Tout d’abord, étant donné sa transition institutionnelle récente, le département de Mayotte est dans une situation unique, met en évidence le rapport de Kevin Cariou, directeur adjoint de l’AFD. Les collectivités se sont affranchies de l’Etat, sans être plus autonomes.
En effet, jusqu’en 2014, l’Etat pourvoyait à l’intégralité des recettes de fonctionnement des communes. En 2015, ses dotations ne comptent plus que pour 55%, complétées par l’octroi de mer (26%, part qui va aller crescendo), et la fiscalité directe (19%). De nouvelles ressources qui font grimper leurs recettes de plus de 30%, mais juste suffisamment pour que certaines sortent du rouge.
Car, la fiscalité est encore incertaine, reposant sur un faible niveau contributif d’une population vivant à plus de 80% sous le seuil de pauvreté et sur un cadastre et adressage non achevés. Conséquence, leurs recettes de fonctionnement avoisinent 761 euros par habitant contre 1.189 euros en métropole.
Se créer ses propres recettes
D’autre part, elles ont du mal à mobiliser d’autres sources de financement.
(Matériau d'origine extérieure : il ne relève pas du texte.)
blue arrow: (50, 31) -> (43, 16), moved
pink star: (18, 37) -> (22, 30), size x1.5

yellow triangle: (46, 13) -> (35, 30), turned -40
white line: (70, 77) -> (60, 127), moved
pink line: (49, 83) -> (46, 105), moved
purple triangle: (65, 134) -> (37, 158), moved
C’est ce qu’a initié avec succès la commune de Dzaoudzi Labattoir en tentant d’obtenir des recettes pour services rendus, sa DGS faisait remarquer que « l’indépendance des collectivités, c’est d’asseoir leur propre financement. »
Si les recettes ont augmenté, les dépenses de fonctionnement aussi, avec une hausse des charges de personnel de 13% (en 2015), « avec notamment l’application du décret sur l’indexation des salaires », précise le rapport. Indexation qui a atteint les 40% cette année 2017, et qui impacte donc encore la masse salariale des communes. « Un effet d’autant plus important que la plupart souffrent encore d’effectifs pléthoriques », et mal répartis, fait remarquer Anchya Bamana, maire de Sada : « Avec 80% à Sada, la barque est chargée en catégories C ! Il faut faire avec. »
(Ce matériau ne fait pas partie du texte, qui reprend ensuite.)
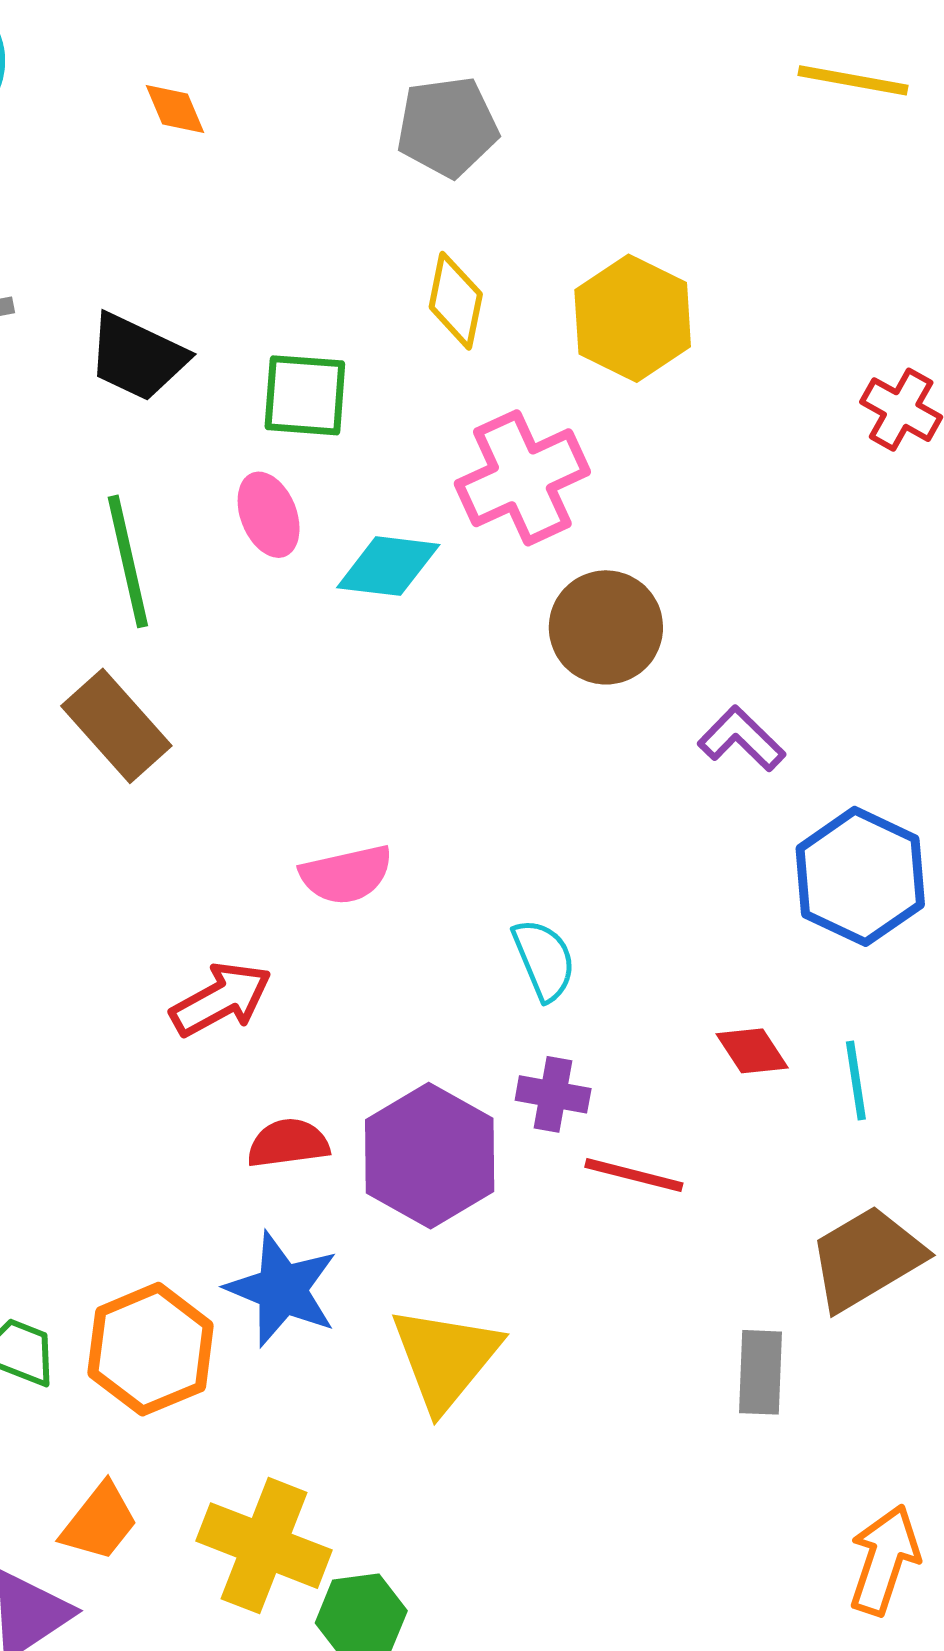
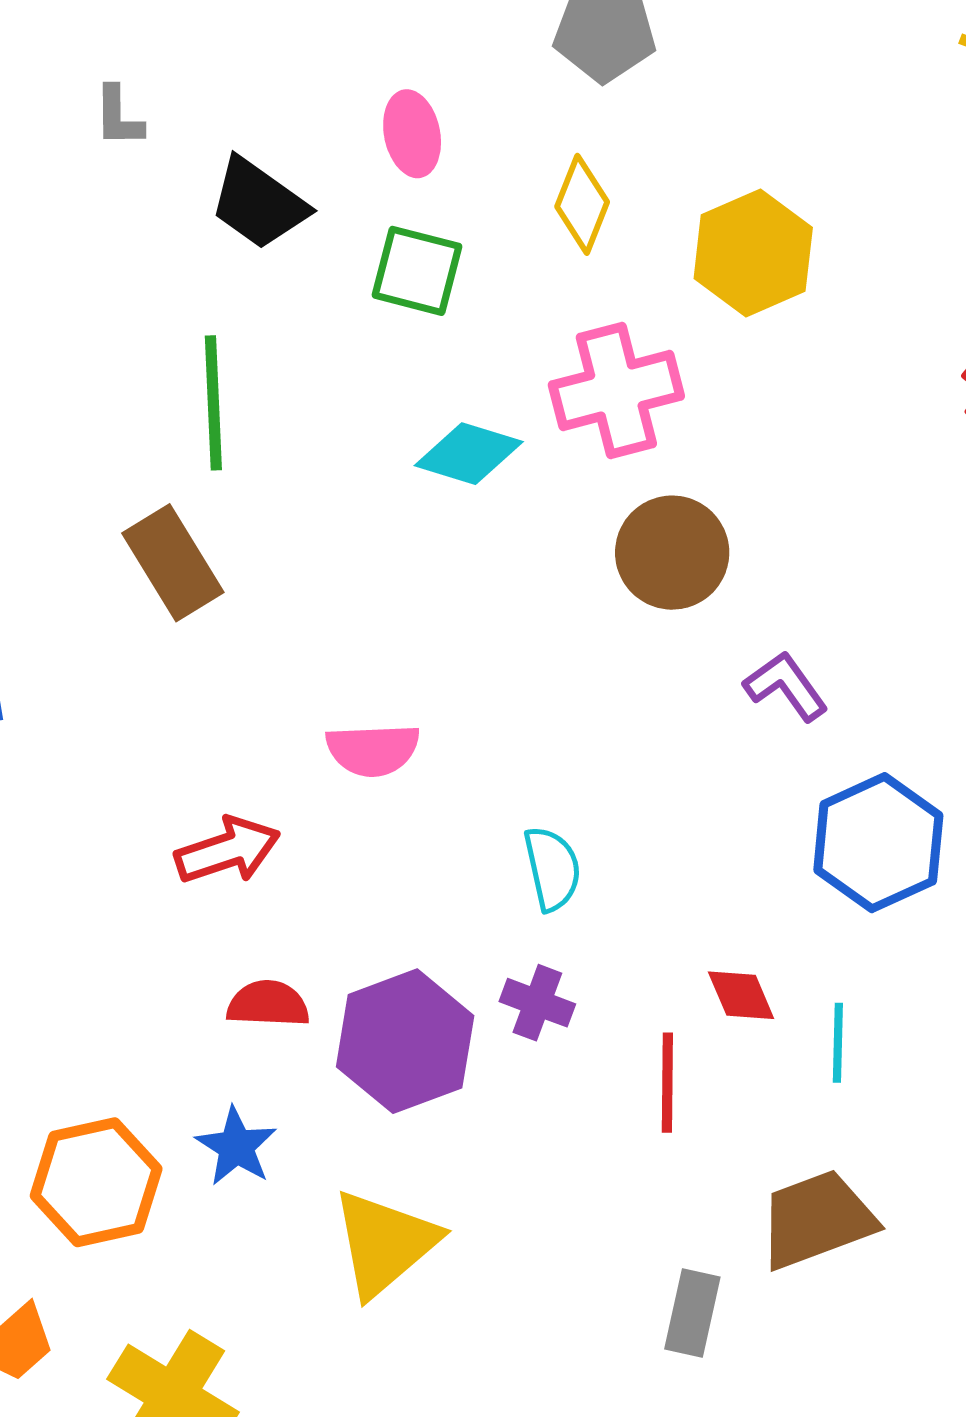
pink ellipse: (269, 515) -> (412, 134), moved
red line: (634, 1175) -> (667, 1083), moved, turned 66
blue star: (282, 1289) -> (236, 1147), size x0.7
Utiliser les interco comme tampon
Alain Le Garnec, directeur du CNFPT, relativisait l’importance des agents de ces catégories, et appelait à requalifier le personnel. Kevin Cariou émettait l’idée de mutualiser les coûts avec les intercommunalités, « de la même manière que vous avez pu mutualiser vos cadres et ainsi accroitre les compétences en leurs seins ». Il indiquait par ailleurs fournir prochainement un état du personnel des communes au 1er janvier 2017.
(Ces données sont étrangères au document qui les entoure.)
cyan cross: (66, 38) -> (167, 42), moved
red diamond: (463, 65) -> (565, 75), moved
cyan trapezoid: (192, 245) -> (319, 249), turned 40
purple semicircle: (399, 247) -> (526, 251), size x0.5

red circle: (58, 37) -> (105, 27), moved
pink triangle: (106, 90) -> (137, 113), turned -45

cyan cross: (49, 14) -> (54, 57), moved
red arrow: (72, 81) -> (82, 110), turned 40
Un équilibrage récent et fragile entre recettes et dépenses dans certaines communes, et apparemment insuffisant pour dégager une épargne et donc des investissements. Les dotations aux constructions scolaires leur ont permis d’engager des dépenses qu’elles n’ont pas toujours cadrées, « phénomène qui souligne la difficulté de se projeter dans une programmation pluriannuelle d’investissement. Et pourtant, celles qui l’ont fait s’en sortent mieux, certaines ont pratiqué des politiques de recrutement vertueuses, notamment grâce au recours à des cabinets extérieurs », commente Kévin Cariou.
Un package AFD
Et l’AFD dans tout ça ? « Comptez-vous faire évoluer votre politique aux besoins des collectivités ? », interrogeait la DGS de Dzaoudzi. Pour l’AFD, un critère, « il faut un taux d’épargne brute supérieure à 15% pour pouvoir obtenir un prêt chez nous ». Etant donné la faible valeur contributive de la population, ce plafond risque de les priver de tout espoir de développement. C’est pourquoi, certains bénéficient malgré tout d’un prêt de préfinancement, notamment pour accéder aux fonds européens, « comme le Syndicat des Eaux et sans doute bientôt, la commune de Sada ».
Une idée va être étudiée, proposée par plusieurs DGS, « pouvoir bénéficier d’un prêt tout en étant accompagnés ». Accueillie favorablement par l’AFD, « c’est notre plaidoyer auprès du ministère des Outre-mer. »
Patrick Salles, directeur de l’AFD, soulignera l’importance de ce premier travail statistique, « qui sera complété en 2016-2017 par des analyses affinées ».
Une rencontre très utile, qui aura encore montré que les collectivités sont en grande demande d’accompagnement, y compris sur des sujets qui sortent des compétences de l’AFD, comme la régularisation foncière. Avec deux groupes, celles dont les budgets sont encore dans le rouge, et les autres, mais avec un souci commun : trouver des recettes propres.